Art exhibitions that are genuine events happen too rarely in the city. This show, already an international Instagram sensation, gives Toronto a chance to abandon its cool – and the frenzy has already started. Step inside the kaleidoscopic refractions of a Kusama Infinity Room and get an experience of the sublime not based in nature.

Nancy Paterson’s The Future, Before

InterAccess, March 7 to May 5

For its 35th anniversary, this organization for art and technology moves from Ossington to a new, bigger location at 950 Dupont. First up are works by veteran media artist Nancy Paterson, a timely exhibition showcasing this early contributor to discourse about the internet and cyber feminism.

Nadia Belerique

Oakville Galleries in Gairloch Gardens, April 8 to June 3

After getting some significant exposure abroad in two major group exhibitions, this will be the first solo show in a museum for the Toronto-based artist. Belerique forges her own unique aesthetic language by using sculptural installation to reflect on the 2D vocabulary of photography.
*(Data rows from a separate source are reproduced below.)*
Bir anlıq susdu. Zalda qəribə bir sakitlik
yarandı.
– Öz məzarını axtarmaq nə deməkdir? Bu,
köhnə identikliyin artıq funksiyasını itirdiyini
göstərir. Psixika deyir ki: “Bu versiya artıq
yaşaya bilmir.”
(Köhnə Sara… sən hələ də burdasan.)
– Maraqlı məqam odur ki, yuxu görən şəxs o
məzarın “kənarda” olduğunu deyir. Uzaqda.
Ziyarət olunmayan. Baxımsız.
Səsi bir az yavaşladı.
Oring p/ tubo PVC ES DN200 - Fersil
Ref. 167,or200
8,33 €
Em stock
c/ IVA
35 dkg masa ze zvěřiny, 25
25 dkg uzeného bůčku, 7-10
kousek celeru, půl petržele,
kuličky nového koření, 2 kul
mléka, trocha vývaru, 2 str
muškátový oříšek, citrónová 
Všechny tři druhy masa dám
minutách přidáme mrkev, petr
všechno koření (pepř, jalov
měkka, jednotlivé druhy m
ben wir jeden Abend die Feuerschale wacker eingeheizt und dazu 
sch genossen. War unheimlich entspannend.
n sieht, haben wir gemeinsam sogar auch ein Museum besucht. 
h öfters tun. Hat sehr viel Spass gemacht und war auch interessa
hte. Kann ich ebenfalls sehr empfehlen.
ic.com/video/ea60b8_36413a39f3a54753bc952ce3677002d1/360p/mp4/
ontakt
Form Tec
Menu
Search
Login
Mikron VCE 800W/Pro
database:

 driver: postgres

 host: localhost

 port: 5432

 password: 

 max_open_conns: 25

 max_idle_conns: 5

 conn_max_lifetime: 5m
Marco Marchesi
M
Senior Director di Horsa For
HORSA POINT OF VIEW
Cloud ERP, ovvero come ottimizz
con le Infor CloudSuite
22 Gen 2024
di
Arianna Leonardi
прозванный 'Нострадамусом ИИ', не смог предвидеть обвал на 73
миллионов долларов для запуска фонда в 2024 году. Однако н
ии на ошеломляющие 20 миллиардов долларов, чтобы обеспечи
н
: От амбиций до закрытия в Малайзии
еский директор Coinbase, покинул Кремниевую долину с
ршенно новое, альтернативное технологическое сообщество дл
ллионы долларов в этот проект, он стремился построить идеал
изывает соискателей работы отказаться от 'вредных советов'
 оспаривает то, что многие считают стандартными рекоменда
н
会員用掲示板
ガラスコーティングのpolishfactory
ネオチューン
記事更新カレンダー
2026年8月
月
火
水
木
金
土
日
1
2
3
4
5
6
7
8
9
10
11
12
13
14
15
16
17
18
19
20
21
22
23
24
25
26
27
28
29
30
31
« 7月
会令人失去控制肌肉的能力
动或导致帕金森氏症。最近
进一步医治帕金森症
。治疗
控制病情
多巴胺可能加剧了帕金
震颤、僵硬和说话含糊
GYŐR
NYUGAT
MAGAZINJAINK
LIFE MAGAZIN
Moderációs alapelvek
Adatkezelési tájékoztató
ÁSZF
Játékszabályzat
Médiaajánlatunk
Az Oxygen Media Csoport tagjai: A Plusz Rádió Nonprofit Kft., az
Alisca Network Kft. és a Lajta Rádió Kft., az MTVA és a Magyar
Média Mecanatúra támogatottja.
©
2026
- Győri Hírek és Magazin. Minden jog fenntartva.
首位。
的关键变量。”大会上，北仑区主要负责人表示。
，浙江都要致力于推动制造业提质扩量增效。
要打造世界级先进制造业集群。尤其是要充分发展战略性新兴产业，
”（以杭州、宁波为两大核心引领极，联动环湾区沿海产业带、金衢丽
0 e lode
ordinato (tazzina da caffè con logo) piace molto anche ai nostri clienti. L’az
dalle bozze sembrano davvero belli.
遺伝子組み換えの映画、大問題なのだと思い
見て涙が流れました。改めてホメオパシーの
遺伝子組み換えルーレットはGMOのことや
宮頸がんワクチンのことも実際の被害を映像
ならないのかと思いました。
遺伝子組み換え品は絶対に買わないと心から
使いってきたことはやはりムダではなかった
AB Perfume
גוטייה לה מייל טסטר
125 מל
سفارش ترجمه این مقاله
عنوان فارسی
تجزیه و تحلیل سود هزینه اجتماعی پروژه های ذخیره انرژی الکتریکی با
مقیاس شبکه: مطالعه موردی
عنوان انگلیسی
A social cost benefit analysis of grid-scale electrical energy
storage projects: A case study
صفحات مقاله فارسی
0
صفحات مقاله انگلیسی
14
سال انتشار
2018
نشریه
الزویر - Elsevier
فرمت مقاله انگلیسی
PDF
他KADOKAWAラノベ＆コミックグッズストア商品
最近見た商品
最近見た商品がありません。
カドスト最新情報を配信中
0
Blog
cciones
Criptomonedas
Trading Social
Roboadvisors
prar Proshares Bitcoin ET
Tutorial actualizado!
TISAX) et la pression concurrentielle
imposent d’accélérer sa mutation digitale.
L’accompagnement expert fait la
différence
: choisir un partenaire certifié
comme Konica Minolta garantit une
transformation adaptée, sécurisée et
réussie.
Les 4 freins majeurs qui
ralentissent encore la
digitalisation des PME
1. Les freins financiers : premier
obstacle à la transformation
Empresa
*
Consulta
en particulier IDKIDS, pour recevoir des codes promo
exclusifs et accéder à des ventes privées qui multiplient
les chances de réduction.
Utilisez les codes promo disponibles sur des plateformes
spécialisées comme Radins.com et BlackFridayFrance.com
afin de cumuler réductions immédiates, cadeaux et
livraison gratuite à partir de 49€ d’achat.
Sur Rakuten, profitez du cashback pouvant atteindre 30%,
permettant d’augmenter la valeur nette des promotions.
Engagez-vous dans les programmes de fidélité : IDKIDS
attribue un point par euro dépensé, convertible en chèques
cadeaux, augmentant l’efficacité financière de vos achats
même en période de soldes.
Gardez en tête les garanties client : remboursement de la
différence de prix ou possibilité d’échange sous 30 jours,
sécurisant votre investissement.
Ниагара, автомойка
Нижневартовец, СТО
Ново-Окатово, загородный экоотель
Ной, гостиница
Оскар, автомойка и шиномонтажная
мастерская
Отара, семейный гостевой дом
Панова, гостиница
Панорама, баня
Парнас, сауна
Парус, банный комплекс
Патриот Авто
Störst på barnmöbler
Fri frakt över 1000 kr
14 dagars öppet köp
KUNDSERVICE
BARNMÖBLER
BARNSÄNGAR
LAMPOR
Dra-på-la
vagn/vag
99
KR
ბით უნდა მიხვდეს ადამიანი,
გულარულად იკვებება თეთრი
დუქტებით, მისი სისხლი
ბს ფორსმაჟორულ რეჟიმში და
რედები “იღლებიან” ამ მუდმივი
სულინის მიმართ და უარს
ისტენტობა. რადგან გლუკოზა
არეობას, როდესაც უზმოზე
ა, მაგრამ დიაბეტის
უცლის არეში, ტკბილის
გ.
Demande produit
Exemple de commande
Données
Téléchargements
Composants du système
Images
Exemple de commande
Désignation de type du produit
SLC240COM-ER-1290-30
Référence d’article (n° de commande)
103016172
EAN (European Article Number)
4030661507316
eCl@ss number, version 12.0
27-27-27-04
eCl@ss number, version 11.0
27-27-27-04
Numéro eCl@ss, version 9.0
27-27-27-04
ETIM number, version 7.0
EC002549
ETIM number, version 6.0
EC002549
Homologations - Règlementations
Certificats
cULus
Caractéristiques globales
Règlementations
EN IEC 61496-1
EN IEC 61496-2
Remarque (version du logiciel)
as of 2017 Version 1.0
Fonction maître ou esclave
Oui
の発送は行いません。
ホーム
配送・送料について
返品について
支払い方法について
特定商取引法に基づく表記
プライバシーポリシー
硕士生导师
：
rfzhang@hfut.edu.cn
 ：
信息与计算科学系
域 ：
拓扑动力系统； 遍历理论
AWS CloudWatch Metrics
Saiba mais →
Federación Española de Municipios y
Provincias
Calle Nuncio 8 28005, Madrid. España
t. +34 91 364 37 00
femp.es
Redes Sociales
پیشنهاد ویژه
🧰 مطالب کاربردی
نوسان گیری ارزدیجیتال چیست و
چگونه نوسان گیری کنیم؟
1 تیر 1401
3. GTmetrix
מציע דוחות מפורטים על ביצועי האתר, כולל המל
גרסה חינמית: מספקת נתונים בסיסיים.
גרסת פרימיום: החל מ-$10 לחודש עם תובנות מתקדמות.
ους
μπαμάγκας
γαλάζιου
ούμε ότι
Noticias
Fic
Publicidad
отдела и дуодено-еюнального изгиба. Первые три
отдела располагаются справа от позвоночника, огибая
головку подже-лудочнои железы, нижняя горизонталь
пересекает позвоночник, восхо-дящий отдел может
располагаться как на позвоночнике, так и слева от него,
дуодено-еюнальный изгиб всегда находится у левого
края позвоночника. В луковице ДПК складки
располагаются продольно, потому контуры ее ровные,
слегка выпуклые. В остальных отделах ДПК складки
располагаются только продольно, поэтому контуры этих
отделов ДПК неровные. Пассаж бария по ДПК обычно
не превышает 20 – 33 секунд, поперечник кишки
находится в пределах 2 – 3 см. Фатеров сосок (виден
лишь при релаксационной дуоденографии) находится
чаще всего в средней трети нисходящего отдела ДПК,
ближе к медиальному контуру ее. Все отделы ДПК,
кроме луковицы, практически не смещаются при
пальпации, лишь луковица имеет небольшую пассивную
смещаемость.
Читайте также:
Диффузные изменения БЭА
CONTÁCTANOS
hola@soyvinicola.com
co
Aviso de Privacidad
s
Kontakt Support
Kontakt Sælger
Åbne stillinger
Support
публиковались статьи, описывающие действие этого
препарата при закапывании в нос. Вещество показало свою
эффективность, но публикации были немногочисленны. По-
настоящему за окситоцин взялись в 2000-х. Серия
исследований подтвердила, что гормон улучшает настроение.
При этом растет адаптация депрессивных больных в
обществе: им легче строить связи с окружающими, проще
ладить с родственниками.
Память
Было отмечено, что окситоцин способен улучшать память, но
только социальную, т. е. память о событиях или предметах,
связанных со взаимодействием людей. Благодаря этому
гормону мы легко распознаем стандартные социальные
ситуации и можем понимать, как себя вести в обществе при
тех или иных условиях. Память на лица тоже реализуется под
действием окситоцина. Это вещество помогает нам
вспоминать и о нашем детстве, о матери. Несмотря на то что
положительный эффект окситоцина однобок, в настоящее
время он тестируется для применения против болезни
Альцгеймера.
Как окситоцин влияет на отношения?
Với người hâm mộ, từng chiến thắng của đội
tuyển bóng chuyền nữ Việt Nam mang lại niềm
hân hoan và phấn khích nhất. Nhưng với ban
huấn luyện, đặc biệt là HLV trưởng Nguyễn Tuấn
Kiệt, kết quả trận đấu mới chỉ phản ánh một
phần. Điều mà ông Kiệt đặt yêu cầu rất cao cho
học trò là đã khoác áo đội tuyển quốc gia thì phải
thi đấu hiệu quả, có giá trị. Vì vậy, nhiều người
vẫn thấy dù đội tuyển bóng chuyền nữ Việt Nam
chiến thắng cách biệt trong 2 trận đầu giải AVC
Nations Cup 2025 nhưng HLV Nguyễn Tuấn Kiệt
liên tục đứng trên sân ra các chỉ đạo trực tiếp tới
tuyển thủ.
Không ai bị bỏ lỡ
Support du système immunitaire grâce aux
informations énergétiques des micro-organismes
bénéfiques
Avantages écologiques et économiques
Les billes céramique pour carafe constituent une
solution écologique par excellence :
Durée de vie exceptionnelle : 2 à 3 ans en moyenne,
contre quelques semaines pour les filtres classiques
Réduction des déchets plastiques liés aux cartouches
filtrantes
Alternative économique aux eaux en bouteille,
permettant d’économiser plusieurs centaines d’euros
Unceded: Voices Of The Land

2018 Venice Architecture Biennale, May 26 to November 25

Renowned Canadian architect Douglas Cardinal and Indigenous co-curators Gerald McMaster (of OCAD University) and David Fortin are taking a team of 18 First Nations designers from Turtle Island (Canada and the U.S.) to Venice. Storytelling is a key component of Indigenous culture and will be used as a framework for looking at architecture and its related issues – like habitat and stewardship.

Helen Cho’s You Remained Dismembered

Trinity Square Video, summer 2018

Cho presents a new video work from a series made with Tai Lam – a fast food worker who came here as a refugee from Vietnam – combined together with words from the video “re-imagined as poetry,” and sculptural works made with vinyl, salt dough and ceramics.

Nuit Blanche in Scarborough

September 29

This year begins the era of the multipolar Nuit Blanche. A portion of the annual all-night event will move outside the core to the east end. The shift recognizes that the vibrancy of the city is not exclusive to its downtown. Participants include Ghana’s Ibrahim Mahama, known for his use of draped jute sacks as a sculptural material.

Untitled art TV show

To be announced

This has yet to be confirmed, but there have been rumblings that a major broadcast network is working on a documentary series focused on artists who call this city home and those who hail from here and are forging significant careers elsewhere. Purportedly hosted by a local talent and ex-child actor who boasts a Degrassi: The Next Generation credit on his resumé.